▶ EXTRACT
###
We are moving everything to the new site. Please visit our new Stata page. This site will no longer be updated.
egen is the extended generate and requires a function to be specified to generate a new variable.
egen newvar = function(arguments) creates the new variable. Commonly used functions include but are not limited to mean(), sd(), min(), max(), rowmean(), diff(), total(), std(), group() etc.
Type help egen to view a complete list and descriptions of the functions that go with egen.
. sysuse auto
. egen total_weight=total(weight), by(foreign) creates the total car weight by car type.
Note that egen newvar = total() treats missing values as 0. Therefore, if we want to include only the nonmissing cases, we need to
. egen total_weight = total(weight) if !missing(weight), by(foreign)
. egen car_space = rowmean(headroom length) creates an arbitrary measure for car space using the mean of headroom and car length.
Note that if in some cases one of the two variables headroom and length is missing, egen newvar = rowmean() will ignore the missing observations and use the non-missing observations for calculation. If both are missing, egen newvar = rowmean() will then return a missing value. In this example neither variable contains missing values.
Compare this method to the generate method:
. gen car_space2 = (headroom+length)/2 where if any of the variables has missing values, generate will ignore the entire rows and return missing values.
egen group_id = group(old_group_var) creates a new group id with numeric values for the categorical variable.
. sysuse citytemp
. egen region_id = group(region)
###
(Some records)
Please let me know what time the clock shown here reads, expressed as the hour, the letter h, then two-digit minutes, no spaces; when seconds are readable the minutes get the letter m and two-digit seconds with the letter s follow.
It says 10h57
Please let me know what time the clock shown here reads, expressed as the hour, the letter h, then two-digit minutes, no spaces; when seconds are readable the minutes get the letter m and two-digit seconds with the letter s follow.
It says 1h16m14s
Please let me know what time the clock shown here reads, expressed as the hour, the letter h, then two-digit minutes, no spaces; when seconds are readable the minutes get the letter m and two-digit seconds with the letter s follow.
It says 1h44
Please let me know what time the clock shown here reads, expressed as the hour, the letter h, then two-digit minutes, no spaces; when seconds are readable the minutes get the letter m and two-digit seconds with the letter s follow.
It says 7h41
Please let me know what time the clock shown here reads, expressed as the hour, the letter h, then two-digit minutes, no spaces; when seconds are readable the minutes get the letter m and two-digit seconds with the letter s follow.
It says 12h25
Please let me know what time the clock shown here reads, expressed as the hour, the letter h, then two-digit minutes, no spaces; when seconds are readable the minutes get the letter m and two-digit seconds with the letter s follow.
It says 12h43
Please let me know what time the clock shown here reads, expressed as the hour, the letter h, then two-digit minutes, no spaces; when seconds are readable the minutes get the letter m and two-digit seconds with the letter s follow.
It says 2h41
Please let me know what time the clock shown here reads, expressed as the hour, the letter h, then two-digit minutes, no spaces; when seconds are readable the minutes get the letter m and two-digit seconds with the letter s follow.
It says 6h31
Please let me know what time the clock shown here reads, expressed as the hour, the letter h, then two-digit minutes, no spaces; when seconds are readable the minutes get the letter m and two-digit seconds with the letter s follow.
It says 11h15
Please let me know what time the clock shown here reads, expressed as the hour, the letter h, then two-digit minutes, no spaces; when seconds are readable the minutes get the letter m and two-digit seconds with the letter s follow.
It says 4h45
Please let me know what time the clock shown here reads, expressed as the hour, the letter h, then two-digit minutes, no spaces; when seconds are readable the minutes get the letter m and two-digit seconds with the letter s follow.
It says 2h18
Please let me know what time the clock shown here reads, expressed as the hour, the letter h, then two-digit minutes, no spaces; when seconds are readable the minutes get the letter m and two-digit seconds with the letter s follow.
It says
###
▶ TASKS TO COMPLETE
(A) Reproduce word for word the passage of the egen text starting at "Note that egen" and ending at "contains missing values.".
(B) For each statement, decide whether it agrees with the egen text, answering yes or no and quoting the words that settle it: (i) egen newvar = total() treats missing values as 0; (ii) if both headroom and length are missing, egen newvar = rowmean() returns 0; (iii) the site will keep being updated.
The records are not needed for anything here.

▶ COMPLETED EXERCISE
(A)
Note that egen newvar = total() treats missing values as 0. Therefore, if we want to include only the nonmissing cases, we need to
. egen total_weight = total(weight) if !missing(weight), by(foreign)
. egen car_space = rowmean(headroom length) creates an arbitrary measure for car space using the mean of headroom and car length.
Note that if in some cases one of the two variables headroom and length is missing, egen newvar = rowmean() will ignore the missing observations and use the non-missing observations for calculation. If both are missing, egen newvar = rowmean() will then return a missing value. In this example neither variable contains missing values.

(B)
(i) Yes: "Note that egen newvar = total() treats missing values as 0."
(ii) No: "If both are missing, egen newvar = rowmean() will then return a missing value."
(iii) No: "This site will no longer be updated."